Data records
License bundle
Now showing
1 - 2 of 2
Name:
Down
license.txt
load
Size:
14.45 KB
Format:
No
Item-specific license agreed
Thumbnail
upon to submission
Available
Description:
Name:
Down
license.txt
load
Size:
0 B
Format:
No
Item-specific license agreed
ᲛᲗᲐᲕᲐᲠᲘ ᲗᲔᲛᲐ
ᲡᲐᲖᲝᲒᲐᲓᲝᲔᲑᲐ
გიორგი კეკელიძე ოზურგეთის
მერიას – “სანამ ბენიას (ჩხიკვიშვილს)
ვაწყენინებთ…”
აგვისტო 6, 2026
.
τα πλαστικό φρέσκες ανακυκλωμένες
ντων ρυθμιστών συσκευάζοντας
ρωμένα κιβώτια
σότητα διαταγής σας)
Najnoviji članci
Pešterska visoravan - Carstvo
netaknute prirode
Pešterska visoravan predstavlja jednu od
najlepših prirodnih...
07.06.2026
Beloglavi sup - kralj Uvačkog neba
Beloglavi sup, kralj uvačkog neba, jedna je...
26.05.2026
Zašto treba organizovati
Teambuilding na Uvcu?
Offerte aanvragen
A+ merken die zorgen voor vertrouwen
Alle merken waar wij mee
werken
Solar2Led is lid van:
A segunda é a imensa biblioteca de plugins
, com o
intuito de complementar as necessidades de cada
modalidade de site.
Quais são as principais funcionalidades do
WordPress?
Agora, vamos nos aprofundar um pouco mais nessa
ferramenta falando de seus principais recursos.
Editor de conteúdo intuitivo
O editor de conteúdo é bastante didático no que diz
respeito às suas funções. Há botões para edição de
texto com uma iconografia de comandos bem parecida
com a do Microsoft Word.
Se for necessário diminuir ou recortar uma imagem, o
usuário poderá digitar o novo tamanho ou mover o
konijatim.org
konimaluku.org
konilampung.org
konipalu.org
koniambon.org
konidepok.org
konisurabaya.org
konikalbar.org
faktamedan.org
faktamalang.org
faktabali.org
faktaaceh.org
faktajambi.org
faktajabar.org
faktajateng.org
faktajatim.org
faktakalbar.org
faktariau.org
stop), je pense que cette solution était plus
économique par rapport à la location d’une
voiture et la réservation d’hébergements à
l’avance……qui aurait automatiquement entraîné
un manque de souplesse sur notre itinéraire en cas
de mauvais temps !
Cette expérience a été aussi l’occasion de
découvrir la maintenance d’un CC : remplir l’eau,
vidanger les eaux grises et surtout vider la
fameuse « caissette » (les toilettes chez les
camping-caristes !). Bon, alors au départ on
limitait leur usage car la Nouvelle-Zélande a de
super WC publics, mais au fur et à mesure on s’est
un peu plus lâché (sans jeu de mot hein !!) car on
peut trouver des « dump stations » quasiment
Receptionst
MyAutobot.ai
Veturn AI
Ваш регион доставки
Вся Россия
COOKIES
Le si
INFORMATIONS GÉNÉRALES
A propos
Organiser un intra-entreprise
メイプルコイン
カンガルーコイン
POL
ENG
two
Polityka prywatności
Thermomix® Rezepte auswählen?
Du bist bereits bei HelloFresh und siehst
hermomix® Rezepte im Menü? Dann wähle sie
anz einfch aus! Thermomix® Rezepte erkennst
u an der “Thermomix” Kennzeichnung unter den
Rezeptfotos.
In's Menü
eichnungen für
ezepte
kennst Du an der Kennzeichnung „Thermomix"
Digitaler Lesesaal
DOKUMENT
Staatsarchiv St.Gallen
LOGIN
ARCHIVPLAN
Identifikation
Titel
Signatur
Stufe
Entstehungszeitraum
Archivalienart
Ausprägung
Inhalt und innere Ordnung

Task details.
Beginning at the line above with "Teambuilding na Uvcu?" and finishing at the line with "respeito às suas", return each line exactly and return nothing else.

Exercise response.
Teambuilding na Uvcu?
Offerte aanvragen
A+ merken die zorgen voor vertrouwen
Alle merken waar wij mee
werken
Solar2Led is lid van:
A segunda é a imensa biblioteca de plugins
, com o
intuito de complementar as necessidades de cada
modalidade de site.
Quais são as principais funcionalidades do
WordPress?
Agora, vamos nos aprofundar um pouco mais nessa
ferramenta falando de seus principais recursos.
Editor de conteúdo intuitivo
O editor de conteúdo é bastante didático no que diz
respeito às suas funções. Há botões para edição de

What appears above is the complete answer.